**Input**.

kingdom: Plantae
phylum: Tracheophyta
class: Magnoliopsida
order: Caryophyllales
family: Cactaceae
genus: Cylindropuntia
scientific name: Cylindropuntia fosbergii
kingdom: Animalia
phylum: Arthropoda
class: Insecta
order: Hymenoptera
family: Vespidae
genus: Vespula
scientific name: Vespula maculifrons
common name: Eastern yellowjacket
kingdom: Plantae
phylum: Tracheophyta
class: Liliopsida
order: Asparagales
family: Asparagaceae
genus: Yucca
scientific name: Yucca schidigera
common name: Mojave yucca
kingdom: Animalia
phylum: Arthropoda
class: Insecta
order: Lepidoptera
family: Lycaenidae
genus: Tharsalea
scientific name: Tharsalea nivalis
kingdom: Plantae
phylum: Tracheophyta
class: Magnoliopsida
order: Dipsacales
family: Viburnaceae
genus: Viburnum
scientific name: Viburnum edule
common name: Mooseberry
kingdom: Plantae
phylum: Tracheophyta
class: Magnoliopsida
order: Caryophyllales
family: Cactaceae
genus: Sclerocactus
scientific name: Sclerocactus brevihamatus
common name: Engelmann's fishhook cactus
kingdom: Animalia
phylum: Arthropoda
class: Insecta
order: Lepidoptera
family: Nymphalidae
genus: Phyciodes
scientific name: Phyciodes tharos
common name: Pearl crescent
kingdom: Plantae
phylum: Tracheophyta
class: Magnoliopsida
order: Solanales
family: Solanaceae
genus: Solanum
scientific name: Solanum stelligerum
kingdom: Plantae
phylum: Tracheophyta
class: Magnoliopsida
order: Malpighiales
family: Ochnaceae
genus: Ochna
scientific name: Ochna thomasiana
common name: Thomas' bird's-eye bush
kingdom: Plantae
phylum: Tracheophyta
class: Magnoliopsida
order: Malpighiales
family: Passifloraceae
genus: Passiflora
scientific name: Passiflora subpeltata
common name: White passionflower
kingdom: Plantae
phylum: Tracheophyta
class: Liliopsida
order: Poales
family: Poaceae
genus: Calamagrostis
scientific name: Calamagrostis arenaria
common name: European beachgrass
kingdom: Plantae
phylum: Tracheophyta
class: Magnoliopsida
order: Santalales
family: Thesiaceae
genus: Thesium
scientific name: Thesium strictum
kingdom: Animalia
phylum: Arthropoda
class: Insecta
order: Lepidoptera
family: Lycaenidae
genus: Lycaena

**Exercise aim**. Please recast every line of the data above as a Markdown table with two columns, Row and Entry, numbering the rows in order and leaving out any blank lines.

**Written response**.
| Row | Entry |
|---|---|
| 1 | kingdom: Plantae |
| 2 | phylum: Tracheophyta |
| 3 | class: Magnoliopsida |
| 4 | order: Caryophyllales |
| 5 | family: Cactaceae |
| 6 | genus: Cylindropuntia |
| 7 | scientific name: Cylindropuntia fosbergii |
| 8 | kingdom: Animalia |
| 9 | phylum: Arthropoda |
| 10 | class: Insecta |
| 11 | order: Hymenoptera |
| 12 | family: Vespidae |
| 13 | genus: Vespula |
| 14 | scientific name: Vespula maculifrons |
| 15 | common name: Eastern yellowjacket |
| 16 | kingdom: Plantae |
| 17 | phylum: Tracheophyta |
| 18 | class: Liliopsida |
| 19 | order: Asparagales |
| 20 | family: Asparagaceae |
| 21 | genus: Yucca |
| 22 | scientific name: Yucca schidigera |
| 23 | common name: Mojave yucca |
| 24 | kingdom: Animalia |
| 25 | phylum: Arthropoda |
| 26 | class: Insecta |
| 27 | order: Lepidoptera |
| 28 | family: Lycaenidae |
| 29 | genus: Tharsalea |
| 30 | scientific name: Tharsalea nivalis |
| 31 | kingdom: Plantae |
| 32 | phylum: Tracheophyta |
| 33 | class: Magnoliopsida |
| 34 | order: Dipsacales |
| 35 | family: Viburnaceae |
| 36 | genus: Viburnum |
| 37 | scientific name: Viburnum edule |
| 38 | common name: Mooseberry |
| 39 | kingdom: Plantae |
| 40 | phylum: Tracheophyta |
| 41 | class: Magnoliopsida |
| 42 | order: Caryophyllales |
| 43 | family: Cactaceae |
| 44 | genus: Sclerocactus |
| 45 | scientific name: Sclerocactus brevihamatus |
| 46 | common name: Engelmann's fishhook cactus |
| 47 | kingdom: Animalia |
| 48 | phylum: Arthropoda |
| 49 | class: Insecta |
| 50 | order: Lepidoptera |
| 51 | family: Nymphalidae |
| 52 | genus: Phyciodes |
| 53 | scientific name: Phyciodes tharos |
| 54 | common name: Pearl crescent |
| 55 | kingdom: Plantae |
| 56 | phylum: Tracheophyta |
| 57 | class: Magnoliopsida |
| 58 | order: Solanales |
| 59 | family: Solanaceae |
| 60 | genus: Solanum |
| 61 | scientific name: Solanum stelligerum |
| 62 | kingdom: Plantae |
| 63 | phylum: Tracheophyta |
| 64 | class: Magnoliopsida |
| 65 | order: Malpighiales |
| 66 | family: Ochnaceae |
| 67 | genus: Ochna |
| 68 | scientific name: Ochna thomasiana |
| 69 | common name: Thomas' bird's-eye bush |
| 70 | kingdom: Plantae |
| 71 | phylum: Tracheophyta |
| 72 | class: Magnoliopsida |
| 73 | order: Malpighiales |
| 74 | family: Passifloraceae |
| 75 | genus: Passiflora |
| 76 | scientific name: Passiflora subpeltata |
| 77 | common name: White passionflower |
| 78 | kingdom: Plantae |
| 79 | phylum: Tracheophyta |
| 80 | class: Liliopsida |
| 81 | order: Poales |
| 82 | family: Poaceae |
| 83 | genus: Calamagrostis |
| 84 | scientific name: Calamagrostis arenaria |
| 85 | common name: European beachgrass |
| 86 | kingdom: Plantae |
| 87 | phylum: Tracheophyta |
| 88 | class: Magnoliopsida |
| 89 | order: Santalales |
| 90 | family: Thesiaceae |
| 91 | genus: Thesium |
| 92 | scientific name: Thesium strictum |
| 93 | kingdom: Animalia |
| 94 | phylum: Arthropoda |
| 95 | class: Insecta |
| 96 | order: Lepidoptera |
| 97 | family: Lycaenidae |
| 98 | genus: Lycaena |